There was no need to add anything else. Just as Jupiter is lightning personified, Nordio’s name embodied the secrets of the Republic.

“What tasks did you perform for him?”

Still I held my cards close to my chest: “At first, I followed people who came to Venice from the Levant. I collected rumors about possible spies, I tailed them, I checked up on what they were doing.”

There was a knock at the door. Efrem came in with a tray and two steaming little glasses. “I don’t want coffee,” I said. “Bring wine.”

“You’ll have that later,” Navarro reassured me. “For now, I need your mind to stay alert.” He waited for the door to close again, and then he gestured to me. “Go on.”

I sipped the black brew, scorching my palate. I cursed under my breath. “After a few years, I was promoted. The Consigliere gave me the task of unearthing anyone who might be undermining the order of the Republic. Spies, heretics, insurrectionaries . . . crypto-Jews.”

Navarro moved very slightly, spreading his legs and brushing a bit of invisible dust from his cloak. “What exactly did your responsibilities consist of?”

“I was in charge of a handful of trusted men. We collected evidence, we interrogated suspects, we made them confess.”

“Why were you, a man so devoted to the state, accused of setting fire to the Arsenal?”

I took a deep breath. “They discovered my secret. A missing half inch of skin where the sun doesn’t shine. I had lied to the Republic and to Nordio. They ordered me to find the perfect culprit. And the perfect culprit was me.” I laughed. “I, who fought for them for years, written off as a man in Nasi’s pay.”

He let me savor those words without batting an eyelid. “Do you have any idea who it was who caused the fire?”

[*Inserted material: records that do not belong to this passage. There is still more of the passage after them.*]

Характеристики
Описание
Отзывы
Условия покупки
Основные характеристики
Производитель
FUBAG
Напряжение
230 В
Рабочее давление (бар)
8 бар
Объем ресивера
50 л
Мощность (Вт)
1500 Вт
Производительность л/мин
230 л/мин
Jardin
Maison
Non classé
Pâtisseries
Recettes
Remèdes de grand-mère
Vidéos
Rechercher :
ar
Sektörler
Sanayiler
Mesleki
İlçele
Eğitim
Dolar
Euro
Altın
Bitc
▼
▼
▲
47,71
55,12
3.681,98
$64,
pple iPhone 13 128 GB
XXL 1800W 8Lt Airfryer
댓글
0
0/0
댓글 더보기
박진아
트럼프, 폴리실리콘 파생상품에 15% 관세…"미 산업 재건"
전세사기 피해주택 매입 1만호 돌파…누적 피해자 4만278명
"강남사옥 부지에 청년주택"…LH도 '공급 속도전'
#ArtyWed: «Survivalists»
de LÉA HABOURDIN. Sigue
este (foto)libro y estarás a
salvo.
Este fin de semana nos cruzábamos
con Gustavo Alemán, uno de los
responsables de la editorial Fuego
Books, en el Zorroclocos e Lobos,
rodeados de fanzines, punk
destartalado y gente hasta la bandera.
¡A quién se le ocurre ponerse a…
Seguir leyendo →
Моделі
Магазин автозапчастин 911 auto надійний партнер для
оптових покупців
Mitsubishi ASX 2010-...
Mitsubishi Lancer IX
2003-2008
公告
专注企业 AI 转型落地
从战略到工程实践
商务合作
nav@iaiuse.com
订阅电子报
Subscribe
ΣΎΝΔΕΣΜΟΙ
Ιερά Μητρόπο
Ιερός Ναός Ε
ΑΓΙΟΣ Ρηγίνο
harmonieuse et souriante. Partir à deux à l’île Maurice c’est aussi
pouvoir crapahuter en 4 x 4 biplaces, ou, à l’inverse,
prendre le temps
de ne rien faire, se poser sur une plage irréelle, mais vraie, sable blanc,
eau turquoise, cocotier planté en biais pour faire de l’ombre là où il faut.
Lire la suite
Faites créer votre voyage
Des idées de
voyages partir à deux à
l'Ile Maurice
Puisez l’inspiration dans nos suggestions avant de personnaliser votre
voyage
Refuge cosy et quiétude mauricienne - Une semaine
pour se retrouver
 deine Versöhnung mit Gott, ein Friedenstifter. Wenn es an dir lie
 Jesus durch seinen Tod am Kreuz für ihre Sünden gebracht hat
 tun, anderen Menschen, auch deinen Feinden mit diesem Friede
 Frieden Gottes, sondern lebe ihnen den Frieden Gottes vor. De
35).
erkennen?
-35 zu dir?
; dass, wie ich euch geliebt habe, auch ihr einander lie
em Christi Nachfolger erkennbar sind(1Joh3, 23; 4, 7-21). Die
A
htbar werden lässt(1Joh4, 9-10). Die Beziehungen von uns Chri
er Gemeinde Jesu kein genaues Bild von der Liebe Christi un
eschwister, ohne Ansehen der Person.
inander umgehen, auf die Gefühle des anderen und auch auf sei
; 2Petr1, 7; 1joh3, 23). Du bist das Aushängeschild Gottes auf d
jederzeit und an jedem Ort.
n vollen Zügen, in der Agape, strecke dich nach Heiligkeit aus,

“The workers at the Arsenal themselves.”

“What evidence do you have for that?”

I recapitulated the facts I had uncovered along with Rizzi and Tavosanis during the first two days after the act, and concluded, “All they would have had to do was set fire to the powder store the previous evening, and half of Venice would have sunk. I deduced that it wasn’t the work of an outside enemy, but of a Venetian expert who knew the place very well. The
arsenalotti
are a very solid corporation. Someone very high up in the Republic thinks he can bring them to heel, and they wanted to send a loud, clear message.”

He seemed to meditate on what I had just said, then got to his feet. “We’ll continue tomorrow,” he said, and pointed to a little desk against the wall. “In the meantime, here are paper, pen and ink. I want a map of the Arsenal and a description of the damage done in the fire. Do it calmly, there’s no hurry.
Asta amanyana
, De Zante.”

I didn’t return his farewell. Without saying another word, the Sphinx took his leave.